Along the way, we learn about what it’s like to be adopted from China (there are 80,000+ Chinese adoptees in the US) as well as a few universal truths about adoption.
I watch all adoption movies through a personal lens now and try to translate what I see to how it affects my life as an adoptive parent. Here are a few things I learned from the movie.
Transracial adoptees need a sense of cultural belonging
All four of the featured adoptees grew up in white communities where there were few if any visible minorities. All of them mentioned this as a major hurdle citing examples of racism, stereotyping and feelings of isolation at school and in the community. One adoptee seemed to overly adore her tall, blond beauty pageant-winning sister, another didn’t really feel complete until she met her Asian boyfriend at university, and another overcompensated through extreme A-type competence to cope with not fitting in.
One adoptee pointed out that racial difference becomes a huge factor as kids hit the identity formation years. Little kids are happy to be loved by their parents. Then one day, when all they want to do it fit in, they realize everyone is staring at them. This made a lot of sense. I find Theo is very comfortable and secure right now but he also doesn’t have a strong sense of racial identity yet.
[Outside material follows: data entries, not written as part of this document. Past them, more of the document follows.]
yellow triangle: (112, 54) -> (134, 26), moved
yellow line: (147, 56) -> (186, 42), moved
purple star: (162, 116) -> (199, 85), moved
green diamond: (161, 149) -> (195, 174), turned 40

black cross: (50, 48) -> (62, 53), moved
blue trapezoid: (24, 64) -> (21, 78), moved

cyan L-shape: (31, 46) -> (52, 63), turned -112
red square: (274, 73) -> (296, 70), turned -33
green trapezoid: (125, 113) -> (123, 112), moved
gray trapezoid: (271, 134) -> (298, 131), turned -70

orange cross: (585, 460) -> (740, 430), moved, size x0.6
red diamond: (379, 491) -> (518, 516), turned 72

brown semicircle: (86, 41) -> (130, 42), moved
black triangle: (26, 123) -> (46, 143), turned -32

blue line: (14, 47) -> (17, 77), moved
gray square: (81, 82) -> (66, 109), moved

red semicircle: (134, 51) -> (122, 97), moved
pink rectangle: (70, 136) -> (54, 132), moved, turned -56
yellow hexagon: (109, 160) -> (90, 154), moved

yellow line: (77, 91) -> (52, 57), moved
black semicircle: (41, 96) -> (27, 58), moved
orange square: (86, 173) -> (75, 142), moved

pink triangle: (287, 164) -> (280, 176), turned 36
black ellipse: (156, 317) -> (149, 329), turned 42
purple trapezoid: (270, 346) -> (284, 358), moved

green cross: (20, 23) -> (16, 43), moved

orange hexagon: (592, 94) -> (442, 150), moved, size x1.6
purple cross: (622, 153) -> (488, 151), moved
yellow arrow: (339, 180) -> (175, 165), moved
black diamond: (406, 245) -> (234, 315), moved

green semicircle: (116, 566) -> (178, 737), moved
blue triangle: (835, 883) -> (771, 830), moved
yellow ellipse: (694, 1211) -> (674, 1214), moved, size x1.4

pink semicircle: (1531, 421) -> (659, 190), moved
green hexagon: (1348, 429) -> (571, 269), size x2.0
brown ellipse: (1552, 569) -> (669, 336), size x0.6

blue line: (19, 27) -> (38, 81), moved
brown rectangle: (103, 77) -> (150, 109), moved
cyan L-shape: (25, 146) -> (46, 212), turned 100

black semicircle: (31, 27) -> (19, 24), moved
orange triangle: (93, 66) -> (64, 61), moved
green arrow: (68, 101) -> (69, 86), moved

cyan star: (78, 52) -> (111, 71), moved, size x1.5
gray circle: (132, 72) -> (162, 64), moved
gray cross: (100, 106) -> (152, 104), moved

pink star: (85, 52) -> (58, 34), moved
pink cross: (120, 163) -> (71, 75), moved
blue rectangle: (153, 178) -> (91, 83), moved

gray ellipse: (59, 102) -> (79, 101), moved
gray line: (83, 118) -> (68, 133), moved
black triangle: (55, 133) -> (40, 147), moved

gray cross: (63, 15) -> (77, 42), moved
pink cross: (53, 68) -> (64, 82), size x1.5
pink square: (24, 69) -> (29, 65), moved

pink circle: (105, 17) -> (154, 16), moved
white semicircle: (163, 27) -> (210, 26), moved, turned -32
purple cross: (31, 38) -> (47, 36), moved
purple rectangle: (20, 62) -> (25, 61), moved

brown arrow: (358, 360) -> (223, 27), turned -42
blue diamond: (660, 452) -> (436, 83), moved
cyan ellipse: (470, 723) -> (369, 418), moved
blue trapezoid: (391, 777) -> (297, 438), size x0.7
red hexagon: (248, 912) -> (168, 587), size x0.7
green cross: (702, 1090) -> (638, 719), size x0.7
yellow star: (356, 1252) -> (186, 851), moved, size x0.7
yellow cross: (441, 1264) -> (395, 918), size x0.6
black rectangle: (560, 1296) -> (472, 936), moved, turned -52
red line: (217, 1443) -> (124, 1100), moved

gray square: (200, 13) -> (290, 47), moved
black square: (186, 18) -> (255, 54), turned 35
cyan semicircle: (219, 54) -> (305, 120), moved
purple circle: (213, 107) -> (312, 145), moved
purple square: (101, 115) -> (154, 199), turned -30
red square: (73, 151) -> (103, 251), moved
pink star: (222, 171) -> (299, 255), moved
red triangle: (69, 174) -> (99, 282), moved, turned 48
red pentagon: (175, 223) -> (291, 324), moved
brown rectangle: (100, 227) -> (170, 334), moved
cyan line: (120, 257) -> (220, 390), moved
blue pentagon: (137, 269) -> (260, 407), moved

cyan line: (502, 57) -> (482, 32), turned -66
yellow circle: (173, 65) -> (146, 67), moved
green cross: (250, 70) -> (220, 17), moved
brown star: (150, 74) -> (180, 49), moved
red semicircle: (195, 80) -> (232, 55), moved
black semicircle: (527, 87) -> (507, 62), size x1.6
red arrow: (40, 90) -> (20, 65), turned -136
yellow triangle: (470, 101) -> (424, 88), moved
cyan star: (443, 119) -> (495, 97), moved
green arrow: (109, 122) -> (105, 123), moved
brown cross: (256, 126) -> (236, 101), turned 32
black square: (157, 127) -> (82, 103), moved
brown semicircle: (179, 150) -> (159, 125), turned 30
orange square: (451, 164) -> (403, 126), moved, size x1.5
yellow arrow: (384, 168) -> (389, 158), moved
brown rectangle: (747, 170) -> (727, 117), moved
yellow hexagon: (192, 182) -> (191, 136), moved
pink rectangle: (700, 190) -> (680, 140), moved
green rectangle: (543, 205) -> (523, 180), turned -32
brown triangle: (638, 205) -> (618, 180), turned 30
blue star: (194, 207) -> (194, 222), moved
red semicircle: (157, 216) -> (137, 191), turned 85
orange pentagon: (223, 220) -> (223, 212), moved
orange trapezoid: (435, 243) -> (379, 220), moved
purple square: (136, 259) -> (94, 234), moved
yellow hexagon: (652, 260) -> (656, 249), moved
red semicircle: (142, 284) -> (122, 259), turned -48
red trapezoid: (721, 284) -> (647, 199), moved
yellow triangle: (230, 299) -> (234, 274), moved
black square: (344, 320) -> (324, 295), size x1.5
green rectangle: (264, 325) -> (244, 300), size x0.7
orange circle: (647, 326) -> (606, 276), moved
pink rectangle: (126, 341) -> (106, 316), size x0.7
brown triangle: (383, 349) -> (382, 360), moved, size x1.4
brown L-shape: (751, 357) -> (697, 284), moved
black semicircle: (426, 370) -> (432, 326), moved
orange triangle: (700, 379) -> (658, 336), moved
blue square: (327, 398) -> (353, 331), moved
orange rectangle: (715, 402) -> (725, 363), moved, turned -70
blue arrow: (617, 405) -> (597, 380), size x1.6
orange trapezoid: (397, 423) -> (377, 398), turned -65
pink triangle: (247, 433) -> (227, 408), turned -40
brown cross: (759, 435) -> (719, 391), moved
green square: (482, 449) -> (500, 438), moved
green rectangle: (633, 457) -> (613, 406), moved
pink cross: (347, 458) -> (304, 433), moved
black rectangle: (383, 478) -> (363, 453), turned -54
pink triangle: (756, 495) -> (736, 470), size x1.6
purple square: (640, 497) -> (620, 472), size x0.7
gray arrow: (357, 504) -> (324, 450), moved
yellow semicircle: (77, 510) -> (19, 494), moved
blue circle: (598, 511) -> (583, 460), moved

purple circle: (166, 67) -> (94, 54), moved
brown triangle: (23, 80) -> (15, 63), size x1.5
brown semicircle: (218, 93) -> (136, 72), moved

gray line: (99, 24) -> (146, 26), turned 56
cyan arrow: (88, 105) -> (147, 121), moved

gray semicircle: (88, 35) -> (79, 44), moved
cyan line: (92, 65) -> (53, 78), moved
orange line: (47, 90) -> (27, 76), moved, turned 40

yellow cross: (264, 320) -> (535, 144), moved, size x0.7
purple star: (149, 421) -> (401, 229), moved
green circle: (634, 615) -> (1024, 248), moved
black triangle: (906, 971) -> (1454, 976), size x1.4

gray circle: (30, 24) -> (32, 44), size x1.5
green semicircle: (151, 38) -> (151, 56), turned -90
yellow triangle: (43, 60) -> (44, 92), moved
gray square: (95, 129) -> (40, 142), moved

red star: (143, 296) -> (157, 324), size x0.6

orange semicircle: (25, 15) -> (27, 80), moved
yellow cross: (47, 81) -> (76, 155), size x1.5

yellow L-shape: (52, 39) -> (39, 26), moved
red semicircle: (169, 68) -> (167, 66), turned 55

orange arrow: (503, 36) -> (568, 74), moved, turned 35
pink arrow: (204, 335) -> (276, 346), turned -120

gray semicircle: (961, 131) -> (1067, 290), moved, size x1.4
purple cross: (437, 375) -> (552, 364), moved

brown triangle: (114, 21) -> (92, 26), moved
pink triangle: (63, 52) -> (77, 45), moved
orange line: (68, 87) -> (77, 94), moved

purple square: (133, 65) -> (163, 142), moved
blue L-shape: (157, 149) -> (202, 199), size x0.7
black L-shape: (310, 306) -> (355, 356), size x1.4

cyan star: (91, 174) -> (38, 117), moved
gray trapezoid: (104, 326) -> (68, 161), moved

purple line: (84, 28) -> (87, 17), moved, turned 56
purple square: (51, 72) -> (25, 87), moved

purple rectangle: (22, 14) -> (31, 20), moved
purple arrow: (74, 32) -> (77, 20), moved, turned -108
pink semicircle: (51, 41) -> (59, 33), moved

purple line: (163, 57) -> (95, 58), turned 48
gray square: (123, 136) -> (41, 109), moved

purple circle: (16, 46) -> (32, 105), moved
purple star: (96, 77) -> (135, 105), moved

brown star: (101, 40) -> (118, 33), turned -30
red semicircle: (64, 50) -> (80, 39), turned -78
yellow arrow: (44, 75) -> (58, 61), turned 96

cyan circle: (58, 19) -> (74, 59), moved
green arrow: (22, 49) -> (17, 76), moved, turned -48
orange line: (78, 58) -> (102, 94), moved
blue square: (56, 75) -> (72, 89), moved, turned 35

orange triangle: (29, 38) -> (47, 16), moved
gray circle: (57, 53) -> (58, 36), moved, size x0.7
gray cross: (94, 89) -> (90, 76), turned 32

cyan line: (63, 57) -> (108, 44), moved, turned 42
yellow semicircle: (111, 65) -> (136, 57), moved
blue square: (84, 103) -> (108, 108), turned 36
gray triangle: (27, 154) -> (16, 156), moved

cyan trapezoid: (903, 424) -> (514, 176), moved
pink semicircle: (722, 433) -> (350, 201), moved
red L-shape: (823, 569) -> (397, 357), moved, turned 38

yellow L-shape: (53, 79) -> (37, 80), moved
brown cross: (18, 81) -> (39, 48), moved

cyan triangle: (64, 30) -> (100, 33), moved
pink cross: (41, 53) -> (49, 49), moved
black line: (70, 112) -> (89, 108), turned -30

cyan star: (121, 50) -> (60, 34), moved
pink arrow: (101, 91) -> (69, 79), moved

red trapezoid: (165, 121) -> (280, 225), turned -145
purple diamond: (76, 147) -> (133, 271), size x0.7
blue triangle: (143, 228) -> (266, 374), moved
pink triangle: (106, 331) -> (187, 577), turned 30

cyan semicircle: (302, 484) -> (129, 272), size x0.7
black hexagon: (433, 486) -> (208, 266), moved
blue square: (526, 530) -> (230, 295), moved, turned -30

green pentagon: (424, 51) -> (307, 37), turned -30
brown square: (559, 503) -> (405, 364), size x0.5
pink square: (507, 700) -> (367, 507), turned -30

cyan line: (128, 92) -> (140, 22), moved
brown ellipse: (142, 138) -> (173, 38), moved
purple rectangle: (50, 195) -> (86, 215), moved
Adoptees want to know their birthstories
Another point that came up repeatedly was that the young women all wondered about their birthfamilies and why they were ‘abandoned.’ A small part of them felt unwanted despite being deeply loved by their adoptive families. I had a light bulb moment when I realized that I need to be aware that our love as adoptive parents does not negate 1) a feeling of being unwanted and 2) the dual state of loving your adoptive parents/family but still wanting to know your biological family.
The truth is out there
All of the girls were told they would never find their biological parents or any information on their history. But in the most unlikely and myth-busting scene, one of the adoptees meets her entire birthfamily in China. The upshot is that after meeting her ‘Chinese family,’ she stands a little taller and seems confident and secure in her ethnicity and in herself. There are many surprises in this storyline, which I won’t reveal. It’s documentary gold: exciting, heart-wrenching, revelatory. Side-learning, which I already knew: birthfathers care (but my lips are sealed).
Meeting other adoptees can be hugely healing
A world conference of Chinese adoptees spurs on huge changes in the adoptees including the aforementioned reunion. The overachiever also appears to undergo a transformation after meeting others like her. Suddenly able to express her feelings though moving poetry, she starts speaking to groups of adoptive parents about how she feels. Achieving a calmer state, she exchanges her type-A activities for quieter more introspective pursuits.
Meeting others like you is incredibly powerful. There is a sense of belonging that family and friends who weren’t adopted simply can’t provide. I’m glad that Theo has his posse of little adoptee friends, and I hope they will still be friends when they hit the teen years when their friendships will really count.